• _Problem statement_:
As soon as the line containing "Spanish 6/12 |" appears, copy it and every following line word for word until the records end.

• _Supplied records_:
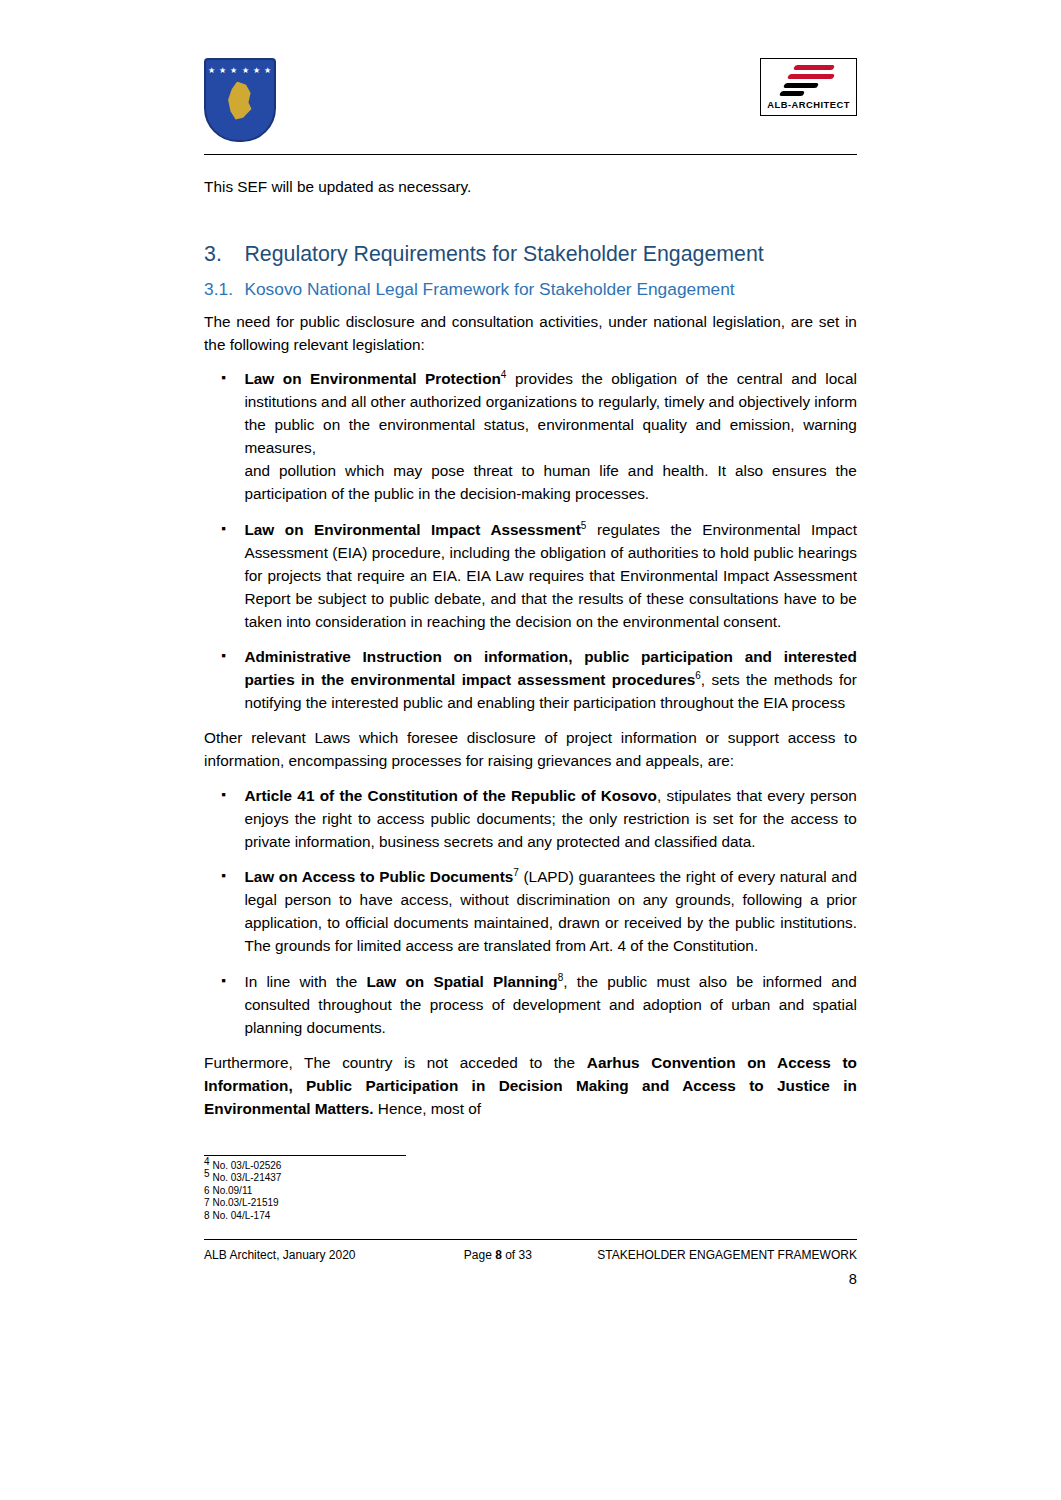★ ★ ★ ★ ★ ★
ALB-ARCHITECT
This SEF will be updated as necessary.
3. Regulatory Requirements for Stakeholder Engagement
3.1. Kosovo National Legal Framework for Stakeholder Engagement
The need for public disclosure and consultation activities, under national legislation, are set in the following relevant legislation:
Law on Environmental Protection4 provides the obligation of the central and local institutions and all other authorized organizations to regularly, timely and objectively inform the public on the environmental status, environmental quality and emission, warning measures,
and pollution which may pose threat to human life and health. It also ensures the participation of the public in the decision-making processes.
Law on Environmental Impact Assessment5 regulates the Environmental Impact Assessment (EIA) procedure, including the obligation of authorities to hold public hearings for projects that require an EIA. EIA Law requires that Environmental Impact Assessment Report be subject to public debate, and that the results of these consultations have to be taken into consideration in reaching the decision on the environmental consent.
Administrative Instruction on information, public participation and interested parties in the environmental impact assessment procedures6, sets the methods for notifying the interested public and enabling their participation throughout the EIA process
Other relevant Laws which foresee disclosure of project information or support access to information, encompassing processes for raising grievances and appeals, are:
Article 41 of the Constitution of the Republic of Kosovo, stipulates that every person enjoys the right to access public documents; the only restriction is set for the access to private information, business secrets and any protected and classified data.
Law on Access to Public Documents7 (LAPD) guarantees the right of every natural and legal person to have access, without discrimination on any grounds, following a prior application, to official documents maintained, drawn or received by the public institutions. The grounds for limited access are translated from Art. 4 of the Constitution.
In line with the Law on Spatial Planning8, the public must also be informed and consulted throughout the process of development and adoption of urban and spatial planning documents.
Furthermore, The country is not acceded to the Aarhus Convention on Access to Information, Public Participation in Decision Making and Access to Justice in Environmental Matters. Hence, most of
4 No. 03/L-02526
5 No. 03/L-21437
6 No.09/11
7 No.03/L-21519
8 No. 04/L-174
ALB Architect, January 2020
Page 8 of 33
STAKEHOLDER ENGAGEMENT FRAMEWORK
8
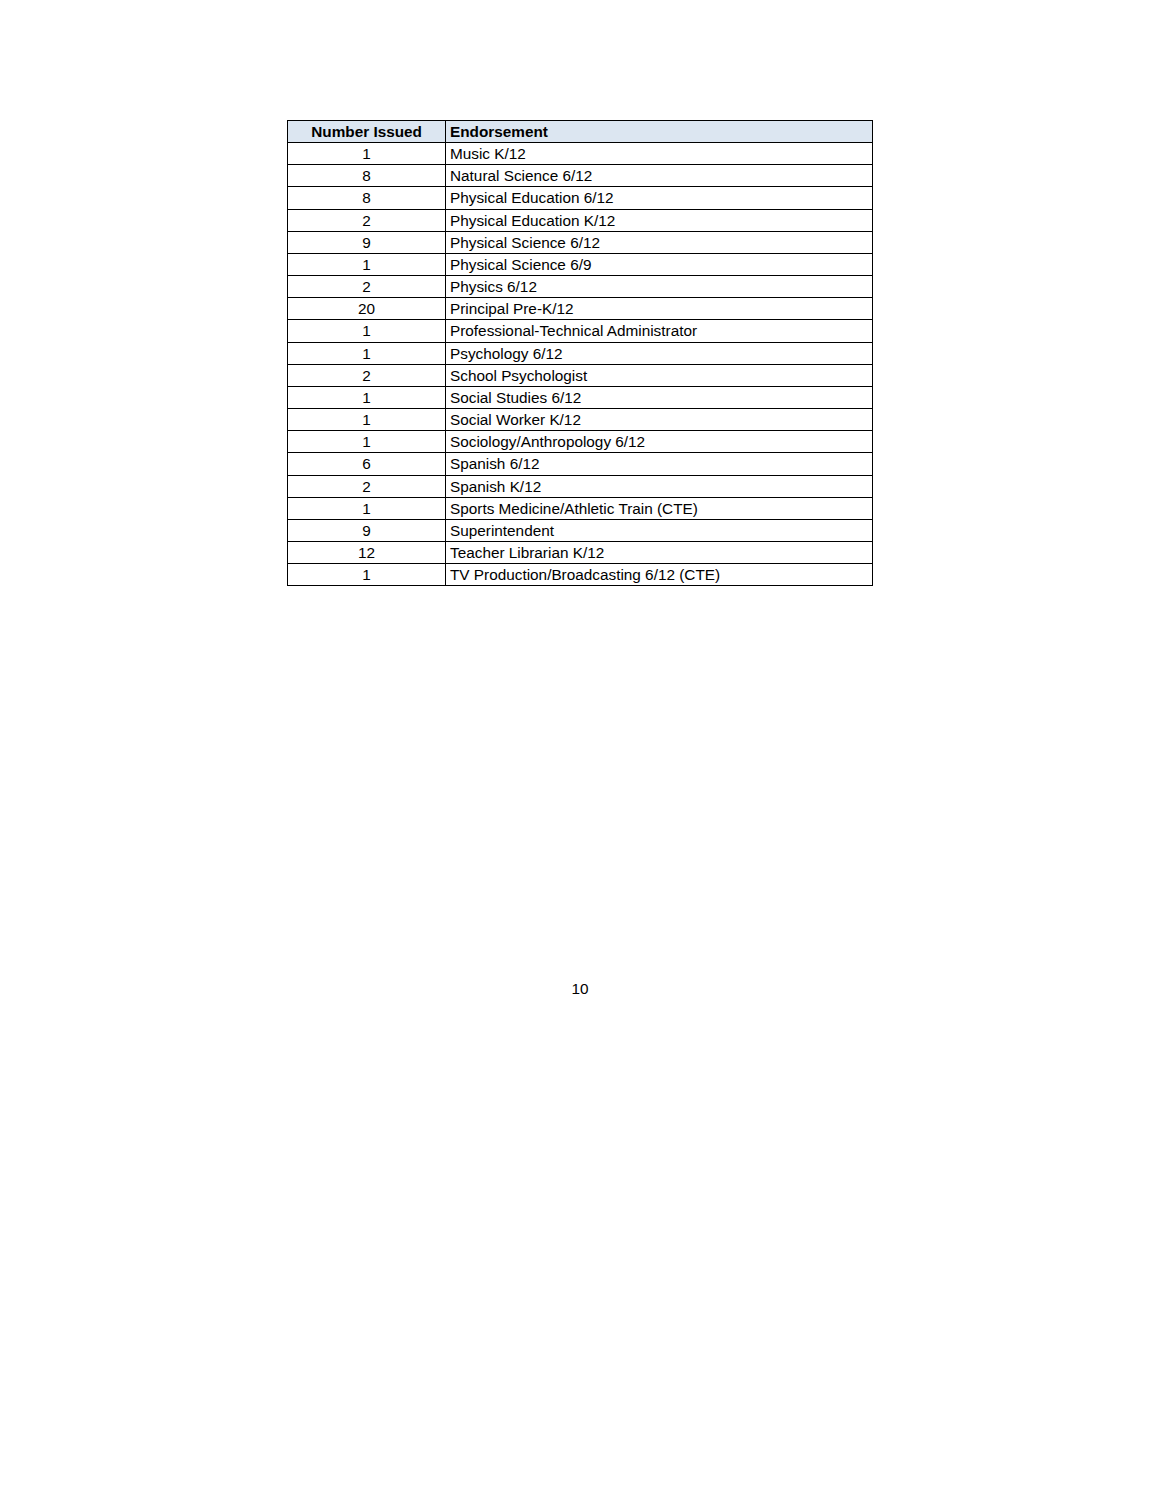| Number Issued | Endorsement |
| --- | --- |
| 1 | Music K/12 |
| 8 | Natural Science 6/12 |
| 8 | Physical Education 6/12 |
| 2 | Physical Education K/12 |
| 9 | Physical Science 6/12 |
| 1 | Physical Science 6/9 |
| 2 | Physics 6/12 |
| 20 | Principal Pre-K/12 |
| 1 | Professional-Technical Administrator |
| 1 | Psychology 6/12 |
| 2 | School Psychologist |
| 1 | Social Studies 6/12 |
| 1 | Social Worker K/12 |
| 1 | Sociology/Anthropology 6/12 |
| 6 | Spanish 6/12 |
| 2 | Spanish K/12 |
| 1 | Sports Medicine/Athletic Train (CTE) |
| 9 | Superintendent |
| 12 | Teacher Librarian K/12 |
| 1 | TV Production/Broadcasting 6/12 (CTE) |
10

• _Written reply_:
| 6 | Spanish 6/12 |
| 2 | Spanish K/12 |
| 1 | Sports Medicine/Athletic Train (CTE) |
| 9 | Superintendent |
| 12 | Teacher Librarian K/12 |
| 1 | TV Production/Broadcasting 6/12 (CTE) |
10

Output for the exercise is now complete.